Published Aug. 7, 2014 9:43 p.m. ET

If you're reading this, you're probably well-familiar with Baseball-Reference.com, and you've probably gleaned any number of facts from B-R.com's play-by-play database.

What you might not know is where that data comes from: Retrosheet, a non-profit organization devoted to the propagation of baseball statistics and staffed entirely by volunteers. For some years, of the most productive of Retrosheet's volunteers has been Tom Ruane, who also writes the occasional essay about all he's learned. 

Tom's latest is about games that "broke" Retrosheet, and here's just a small bit about one of my favorite baseball obscurities ... the use of courtesy runners in league games ...

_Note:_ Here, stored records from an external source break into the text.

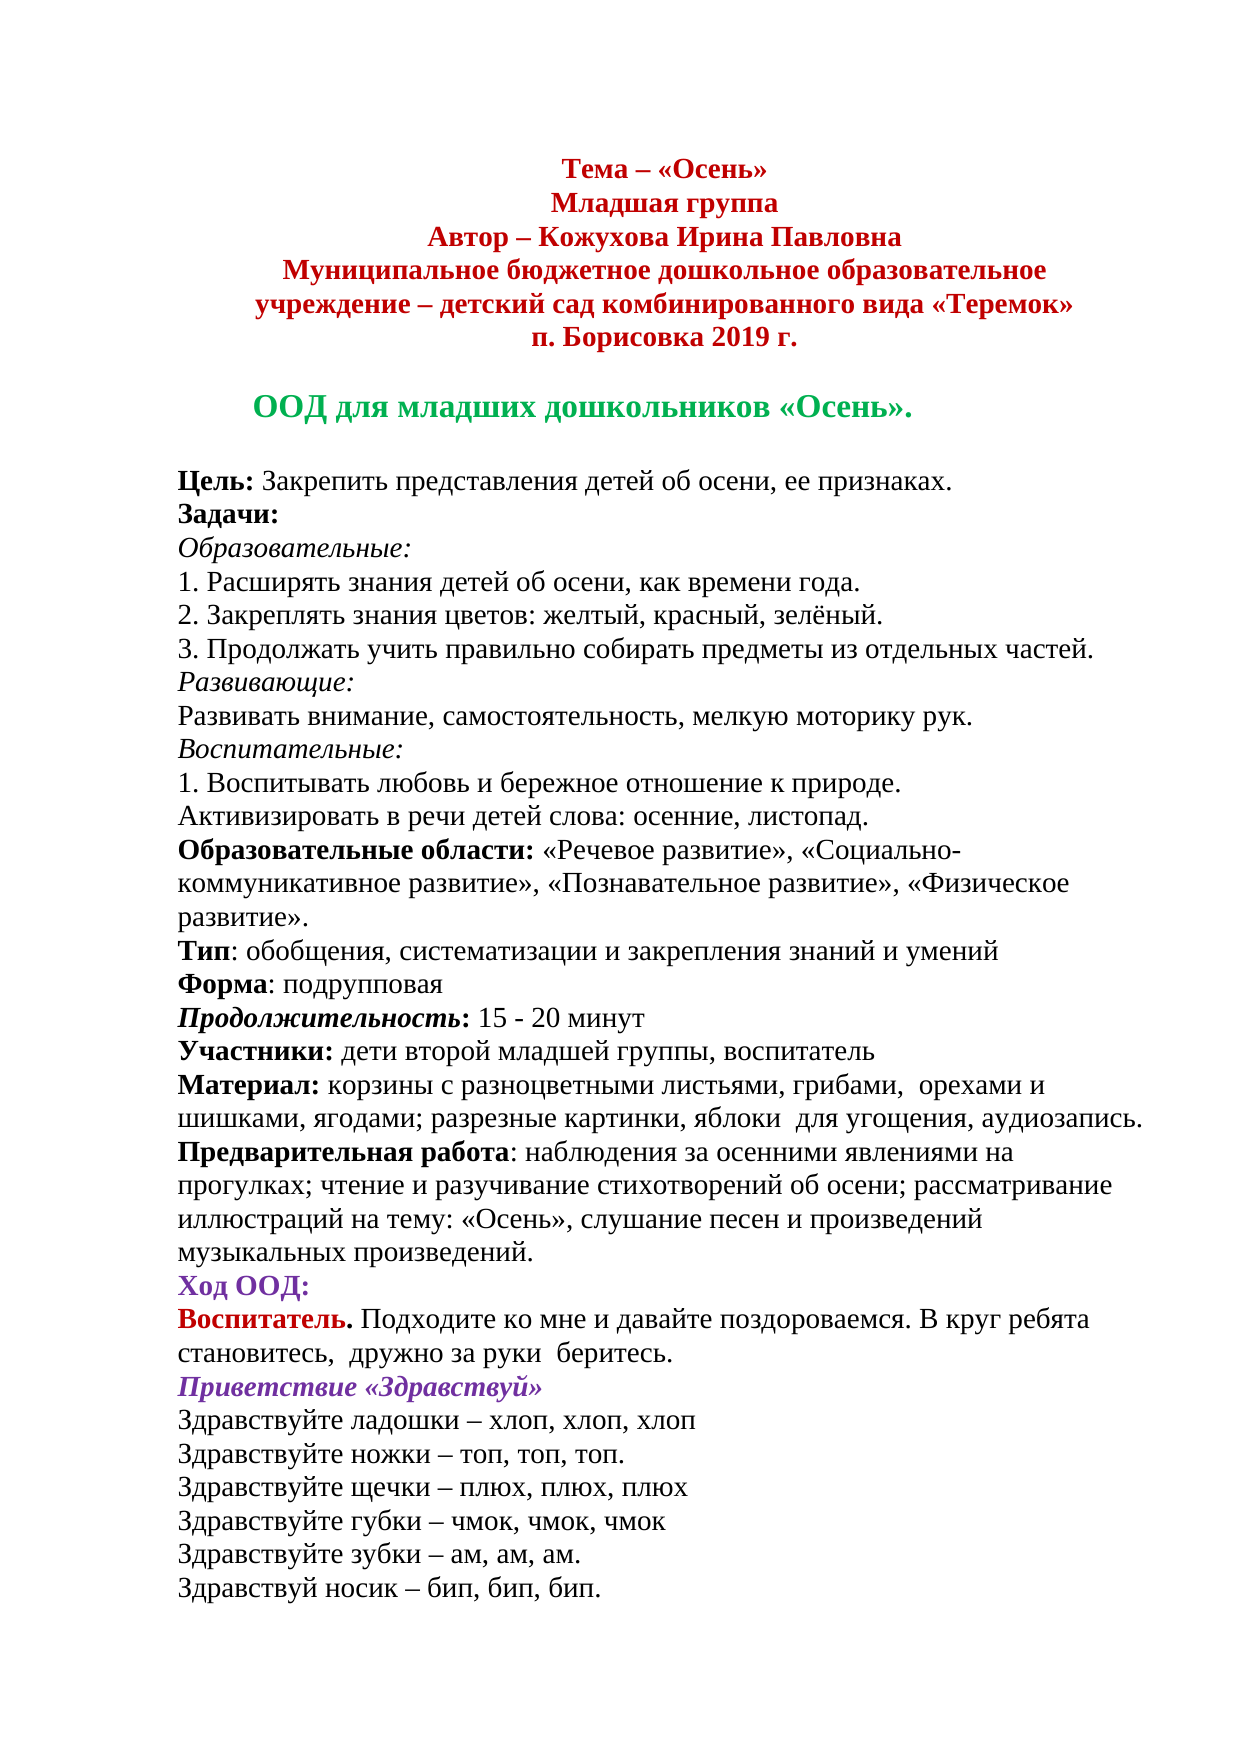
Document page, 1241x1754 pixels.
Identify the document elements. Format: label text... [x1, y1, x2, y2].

text Младшая группа [177, 185, 1152, 219]
text учреждение – детский сад комбинированного вида «Теремок» [177, 286, 1152, 319]
text Муниципальное бюджетное дошкольное образовательное [177, 252, 1152, 286]
text Тема – «Осень» [177, 152, 1152, 185]
text Автор – Кожухова Ирина Павловна [177, 219, 1152, 252]
text Цель: Закрепить представления детей об осени, ее признаках. Задачи: Образовательные: 1. Расширять знания детей об осени, как времени года. 2. Закреплять знания цветов: желтый, красный, зелёный. 3. Продолжать учить правильно собирать предметы из отдельных частей. Развивающие: Развивать внимание, самостоятельность, мелкую моторику рук. Воспитательные: 1. Воспитывать любовь и бережное отношение к природе. Активизировать в речи детей слова: осенние, листопад. Образовательные области: «Речевое развитие», «Социально-коммуникативное развитие», «Познавательное развитие», «Физическое развитие». Тип: обобщения, систематизации и закрепления знаний и умений Форма: подрупповая Продолжительность: 15 - 20 минут Участники: дети второй младшей группы, воспитатель Материал: корзины с разноцветными листьями, грибами, орехами и шишками, ягодами; разрезные картинки, яблоки для угощения, аудиозапись. Предварительная работа: наблюдения за осенними явлениями на прогулках; чтение и разучивание стихотворений об осени; рассматривание иллюстраций на тему: «Осень», слушание песен и произведений музыкальных произведений. [177, 463, 1152, 1268]
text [177, 1268, 1152, 1603]
text ООД для младших дошкольников «Осень». [177, 386, 1152, 425]
text п. Борисовка 2019 г. [177, 319, 1152, 353]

Retrosheet's web-site contains an article describing all of these courtesy fielders and runners (and many more), but I did want to mention one more game that caused my software to misbehave: the June 9, 1922, game between the Yankees and White Sox. In the sixth inning that day, New York catcher Wally Schang was hurt sliding into second and was replaced temporarily by courtesy runner Al DeVormer. So far, nothing too unusual. But in the eighth inning, Schang hit a one-out single and DeVormer was sent in to pinch-run for him for a second time. It is the only instance so far in our released event files in which a player pinch-runs for another twice in the same game.

Major League Baseball has certainly become more professional and formalized over the years, and on balance this is probably a good thing. But man, you sure could see a lot of strange things back then. For everything we gain, we do lose something.